The Syria I remember, does not look like the one that we see on TV.
I was in Damascus, the capital of Syria, with my friend Diana during 2008 when there was a real sense of optimism.
Blessed with biblical history (as Mark Twain once said: ‘Go back as far as you will in the vague past, there was always a Damascus’), the medieval UNESCO World Heritage listed beauty was charming travellers in their droves.
And for good reason. Back then, the Syrian capital boasted an embarrassment of riches: citadels, ruins, religious, architectural and archaeological sites and a labyrinth-like souk were are all present and correct.

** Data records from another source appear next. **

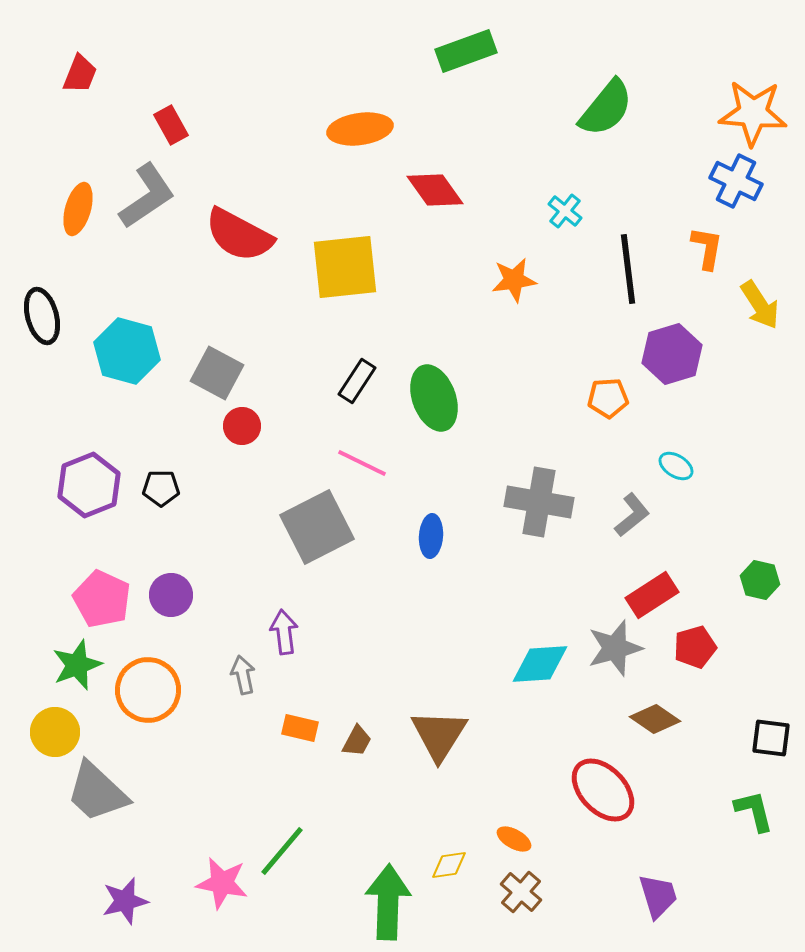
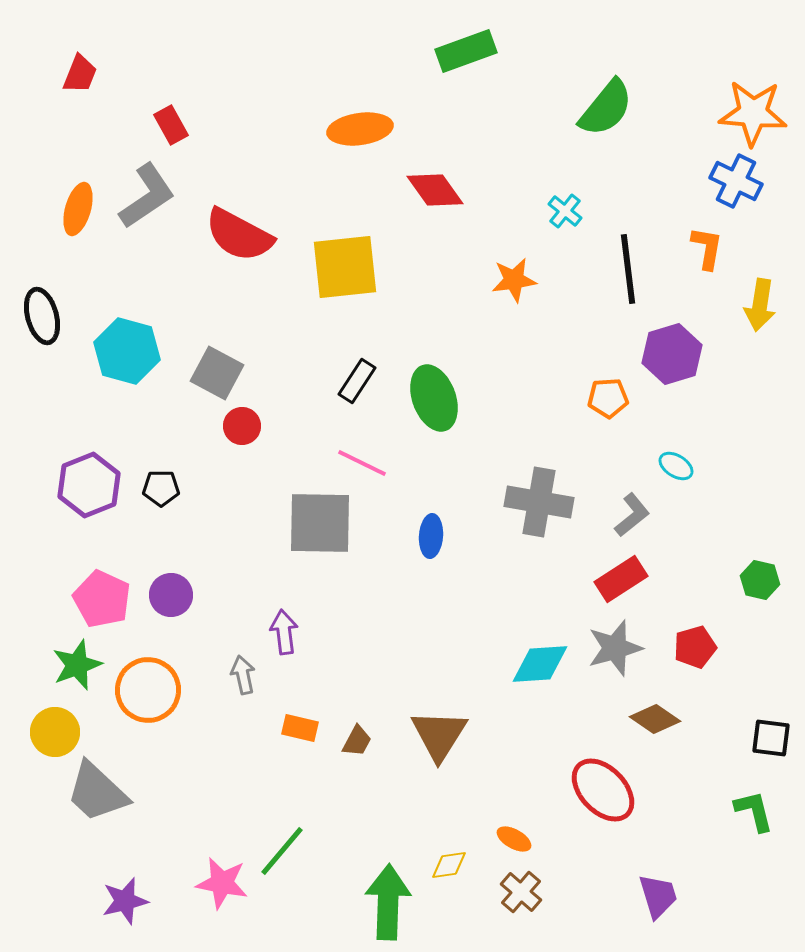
yellow arrow at (760, 305): rotated 42 degrees clockwise
gray square at (317, 527): moved 3 px right, 4 px up; rotated 28 degrees clockwise
red rectangle at (652, 595): moved 31 px left, 16 px up
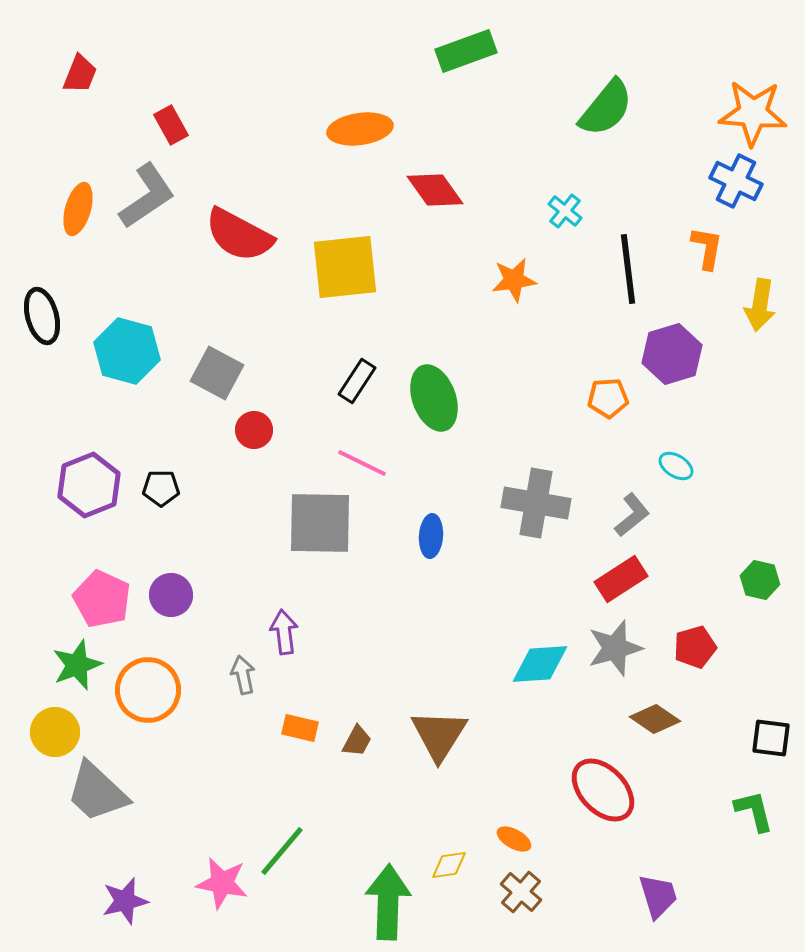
red circle at (242, 426): moved 12 px right, 4 px down
gray cross at (539, 502): moved 3 px left, 1 px down
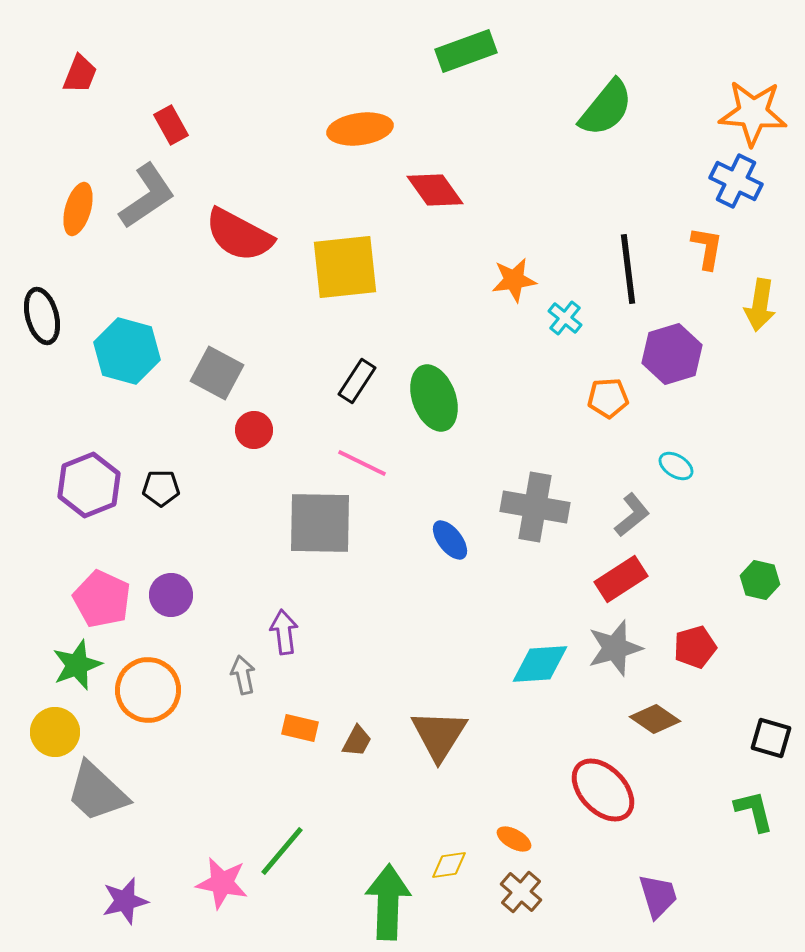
cyan cross at (565, 211): moved 107 px down
gray cross at (536, 503): moved 1 px left, 4 px down
blue ellipse at (431, 536): moved 19 px right, 4 px down; rotated 42 degrees counterclockwise
black square at (771, 738): rotated 9 degrees clockwise
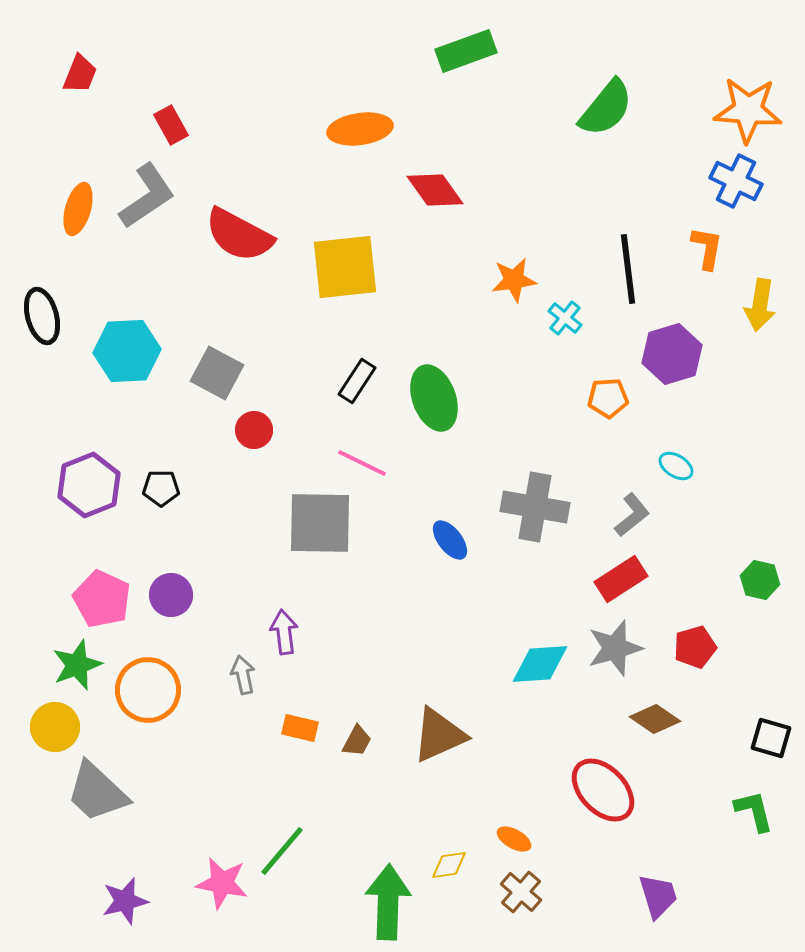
orange star at (753, 113): moved 5 px left, 3 px up
cyan hexagon at (127, 351): rotated 18 degrees counterclockwise
yellow circle at (55, 732): moved 5 px up
brown triangle at (439, 735): rotated 34 degrees clockwise
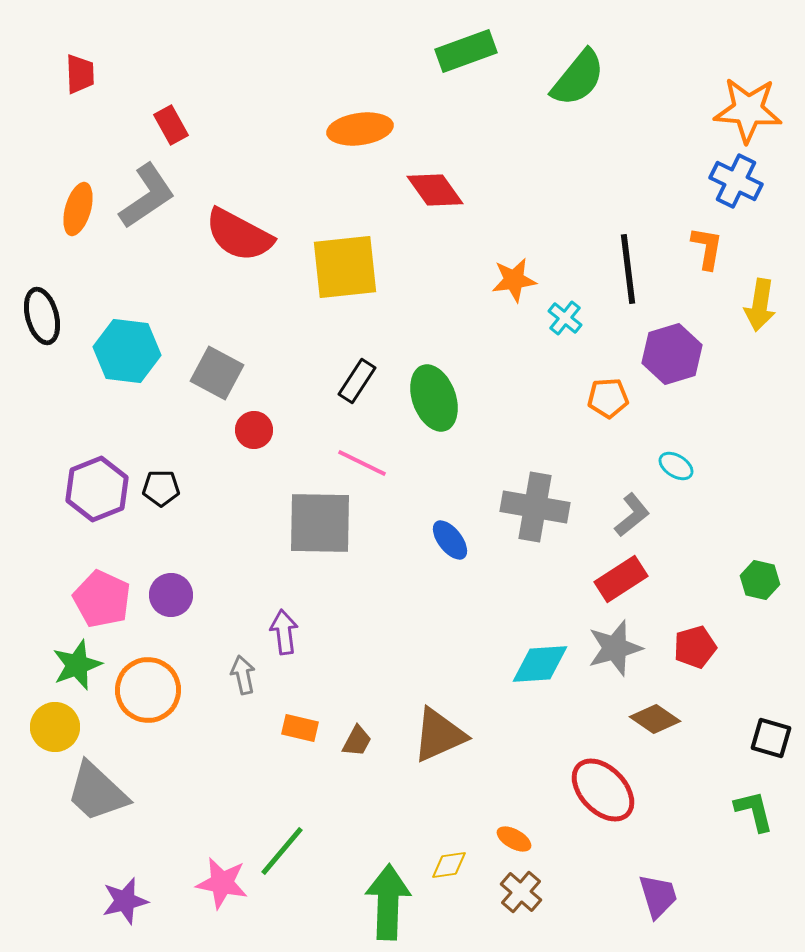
red trapezoid at (80, 74): rotated 24 degrees counterclockwise
green semicircle at (606, 108): moved 28 px left, 30 px up
cyan hexagon at (127, 351): rotated 10 degrees clockwise
purple hexagon at (89, 485): moved 8 px right, 4 px down
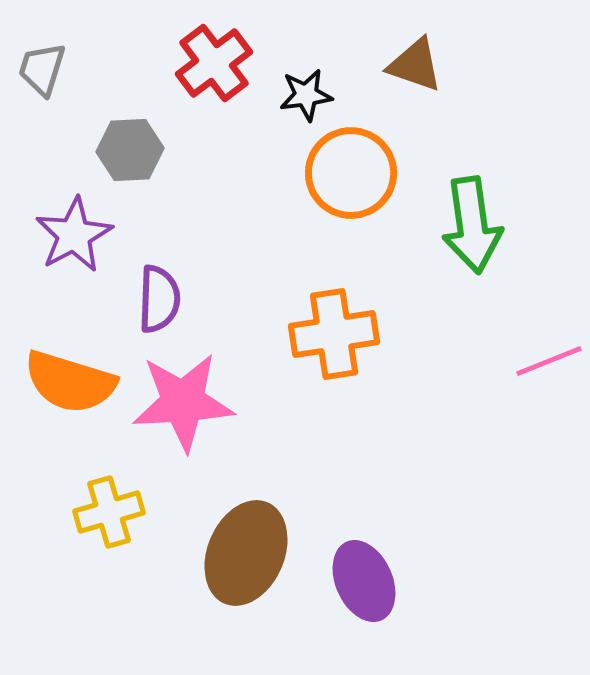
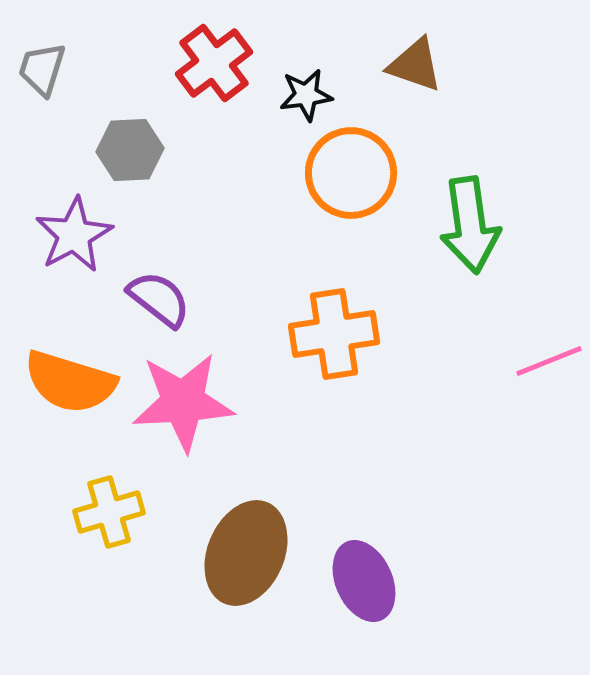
green arrow: moved 2 px left
purple semicircle: rotated 54 degrees counterclockwise
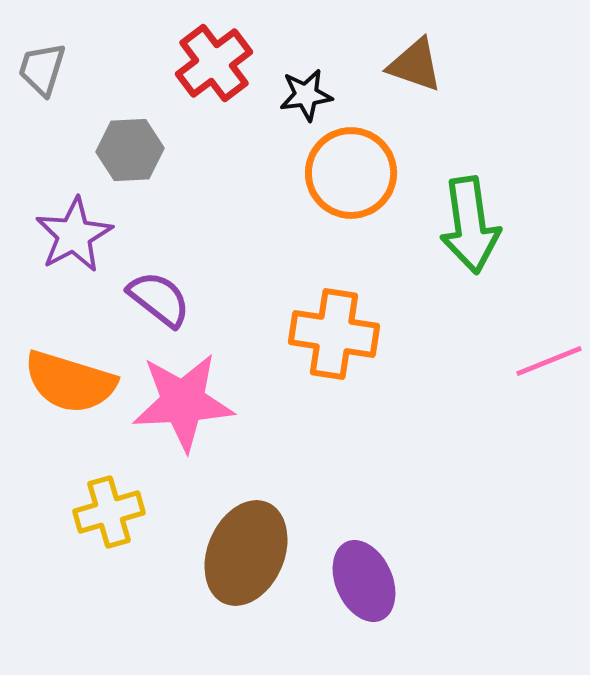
orange cross: rotated 18 degrees clockwise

As someone who was living in the Gulf region at the time, I can say that, in 2008, Damascus was easily the most magical city in the Middle East – and the most diverse. Contrary to popular perception, Damascus isn’t an Islamic state. During my sojourn, the skyline was punctuated not only by domes and pencil slim minarets of mosques, but also by churches and synagogues and the three religions successfully mingled and collided on every street corner.
Fast forward 10 years and the death and destruction sweeping Syria is on a scale not seen since the Second World War. The widespread annihilation of Syria's towns and cities by the Syrian military, the Islamic State group and international forces have left entire neighbourhoods in ruins.
The locals I met a decade ago were all unfeasibly friendly – and fiercely proud of their country. Not so today in the wake of the news that an estimated 400,000 people have been killed and 5.6m have become refugees, since the start of the Syrian War in March 2011.
Indeed no one can be proud of their part in the Syrian conflict. Not Syrian president Bashar al-Assad, the brutal dictator intent on slaughtering his own people. Not the Islamic State– the terrorist organisation that, though damaged, remains a threat. Nor the rebel groups, many of whom have have committed some unquestionable atrocities.
And certainly not the UK whose Tory government has, after turning a blind eye to the genocide of the Syrian people for so long, suddenly professed to be sickened and saddened by the suffering of the Syrians – despite their poor record on taking in Syrian refugees.
When we left Damascus in 2008, Diana and I vowed to revisit Syria a decade down the line having reached the same conclusion as French archaeologist Andre Parrot, that: “Every person has two homelands; his own and Syria.”
Diana and I have, for obvious reasons, decided against experiencing Syria any time soon but that’s not a luxury the Syrian citizens have.
Britain and the US can no longer turn its back on the Syrian people and leave Syria to the whims of Russia, Iran, and Turkey.
In the words of Marshall McLuhan: “There are no passengers on spaceship earth. We are all crew.”